[Task details] The lines from the beginning of the records below through the one holding "white | www.wago.com/216-201 |" are to be copied exactly; leave the pictures out.

[The input]
++++++++++

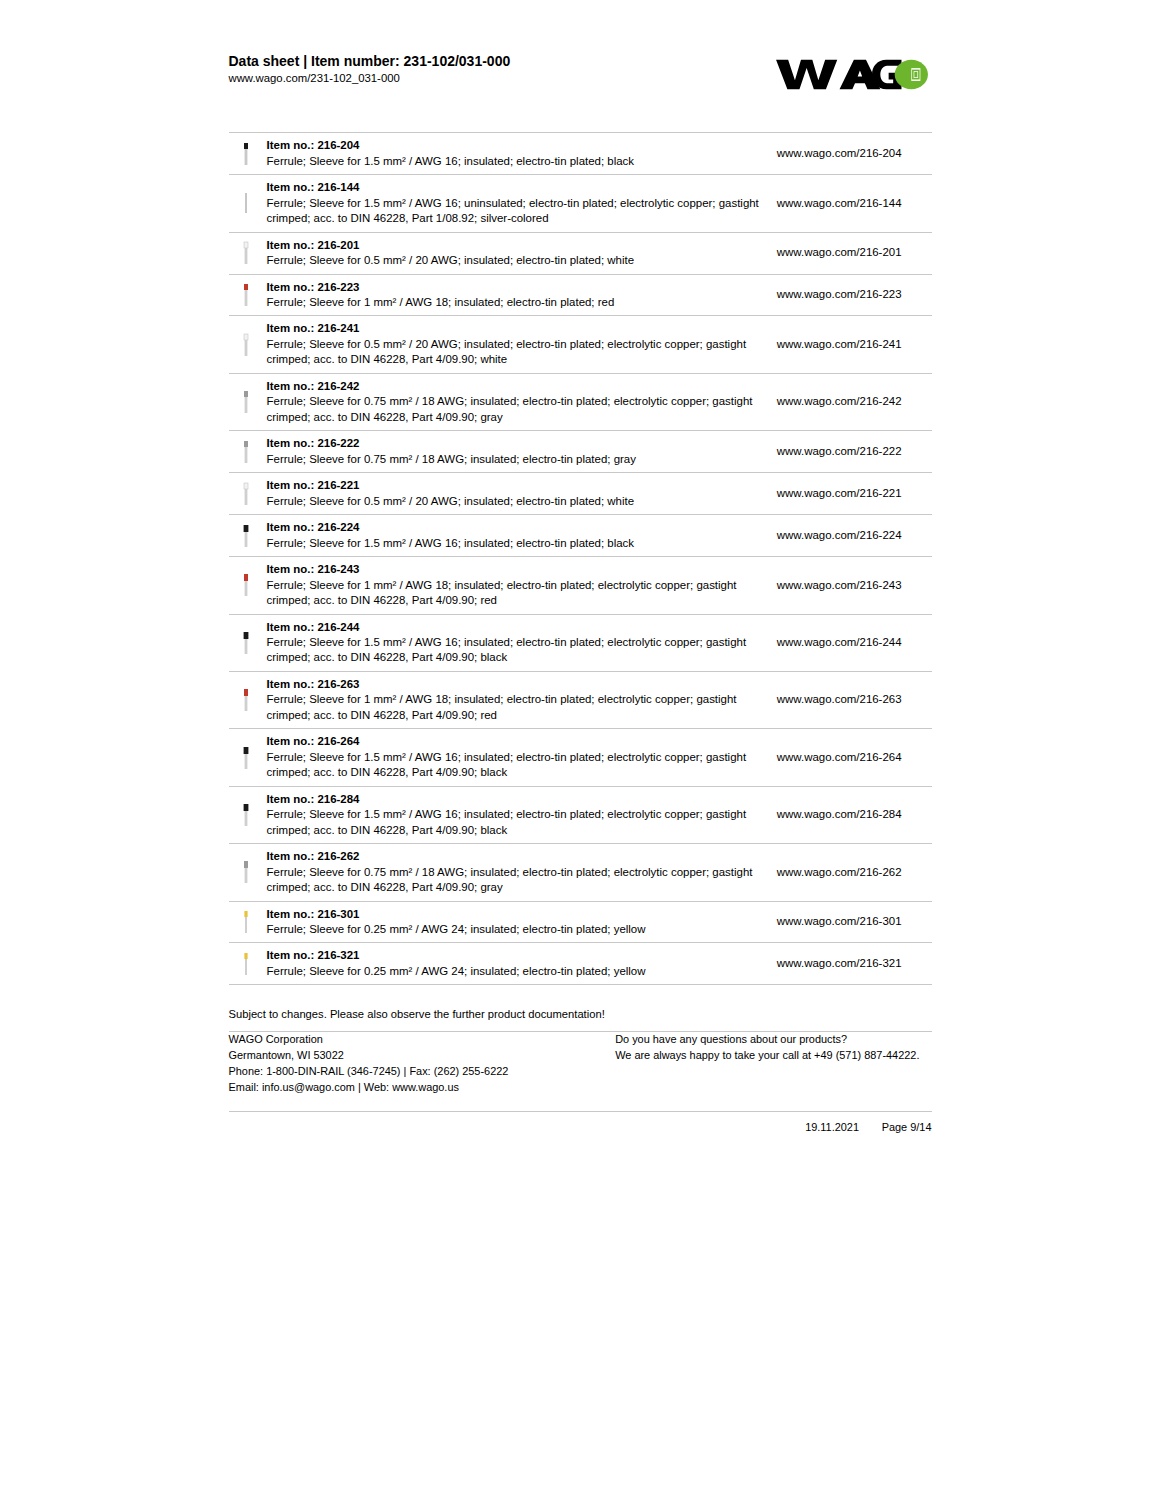Data sheet | Item number: 231-102/031-000
www.wago.com/231-102_031-000
| | Item no.: 216-204 Ferrule; Sleeve for 1.5 mm² / AWG 16; insulated; electro-tin plated; black | www.wago.com/216-204 |
| | Item no.: 216-144 Ferrule; Sleeve for 1.5 mm² / AWG 16; uninsulated; electro-tin plated; electrolytic copper; gastight crimped; acc. to DIN 46228, Part 1/08.92; silver-colored | www.wago.com/216-144 |
| | Item no.: 216-201 Ferrule; Sleeve for 0.5 mm² / 20 AWG; insulated; electro-tin plated; white | www.wago.com/216-201 |
| | Item no.: 216-223 Ferrule; Sleeve for 1 mm² / AWG 18; insulated; electro-tin plated; red | www.wago.com/216-223 |
| | Item no.: 216-241 Ferrule; Sleeve for 0.5 mm² / 20 AWG; insulated; electro-tin plated; electrolytic copper; gastight crimped; acc. to DIN 46228, Part 4/09.90; white | www.wago.com/216-241 |
| | Item no.: 216-242 Ferrule; Sleeve for 0.75 mm² / 18 AWG; insulated; electro-tin plated; electrolytic copper; gastight crimped; acc. to DIN 46228, Part 4/09.90; gray | www.wago.com/216-242 |
| | Item no.: 216-222 Ferrule; Sleeve for 0.75 mm² / 18 AWG; insulated; electro-tin plated; gray | www.wago.com/216-222 |
| | Item no.: 216-221 Ferrule; Sleeve for 0.5 mm² / 20 AWG; insulated; electro-tin plated; white | www.wago.com/216-221 |
| | Item no.: 216-224 Ferrule; Sleeve for 1.5 mm² / AWG 16; insulated; electro-tin plated; black | www.wago.com/216-224 |
| | Item no.: 216-243 Ferrule; Sleeve for 1 mm² / AWG 18; insulated; electro-tin plated; electrolytic copper; gastight crimped; acc. to DIN 46228, Part 4/09.90; red | www.wago.com/216-243 |
| | Item no.: 216-244 Ferrule; Sleeve for 1.5 mm² / AWG 16; insulated; electro-tin plated; electrolytic copper; gastight crimped; acc. to DIN 46228, Part 4/09.90; black | www.wago.com/216-244 |
| | Item no.: 216-263 Ferrule; Sleeve for 1 mm² / AWG 18; insulated; electro-tin plated; electrolytic copper; gastight crimped; acc. to DIN 46228, Part 4/09.90; red | www.wago.com/216-263 |
| | Item no.: 216-264 Ferrule; Sleeve for 1.5 mm² / AWG 16; insulated; electro-tin plated; electrolytic copper; gastight crimped; acc. to DIN 46228, Part 4/09.90; black | www.wago.com/216-264 |
| | Item no.: 216-284 Ferrule; Sleeve for 1.5 mm² / AWG 16; insulated; electro-tin plated; electrolytic copper; gastight crimped; acc. to DIN 46228, Part 4/09.90; black | www.wago.com/216-284 |
| | Item no.: 216-262 Ferrule; Sleeve for 0.75 mm² / 18 AWG; insulated; electro-tin plated; electrolytic copper; gastight crimped; acc. to DIN 46228, Part 4/09.90; gray | www.wago.com/216-262 |
| | Item no.: 216-301 Ferrule; Sleeve for 0.25 mm² / AWG 24; insulated; electro-tin plated; yellow | www.wago.com/216-301 |
| | Item no.: 216-321 Ferrule; Sleeve for 0.25 mm² / AWG 24; insulated; electro-tin plated; yellow | www.wago.com/216-321 |
Subject to changes. Please also observe the further product documentation!
WAGO Corporation
Germantown, WI 53022
Phone: 1-800-DIN-RAIL (346-7245) | Fax: (262) 255-6222
Email: info.us@wago.com | Web: www.wago.us
Do you have any questions about our products?
We are always happy to take your call at +49 (571) 887-44222.
19.11.2021 Page 9/14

++++++++++

[Response for this exercise]
Data sheet | Item number: 231-102/031-000
www.wago.com/231-102_031-000
| | Item no.: 216-204 Ferrule; Sleeve for 1.5 mm² / AWG 16; insulated; electro-tin plated; black | www.wago.com/216-204 |
| | Item no.: 216-144 Ferrule; Sleeve for 1.5 mm² / AWG 16; uninsulated; electro-tin plated; electrolytic copper; gastight crimped; acc. to DIN 46228, Part 1/08.92; silver-colored | www.wago.com/216-144 |
| | Item no.: 216-201 Ferrule; Sleeve for 0.5 mm² / 20 AWG; insulated; electro-tin plated; white | www.wago.com/216-201 |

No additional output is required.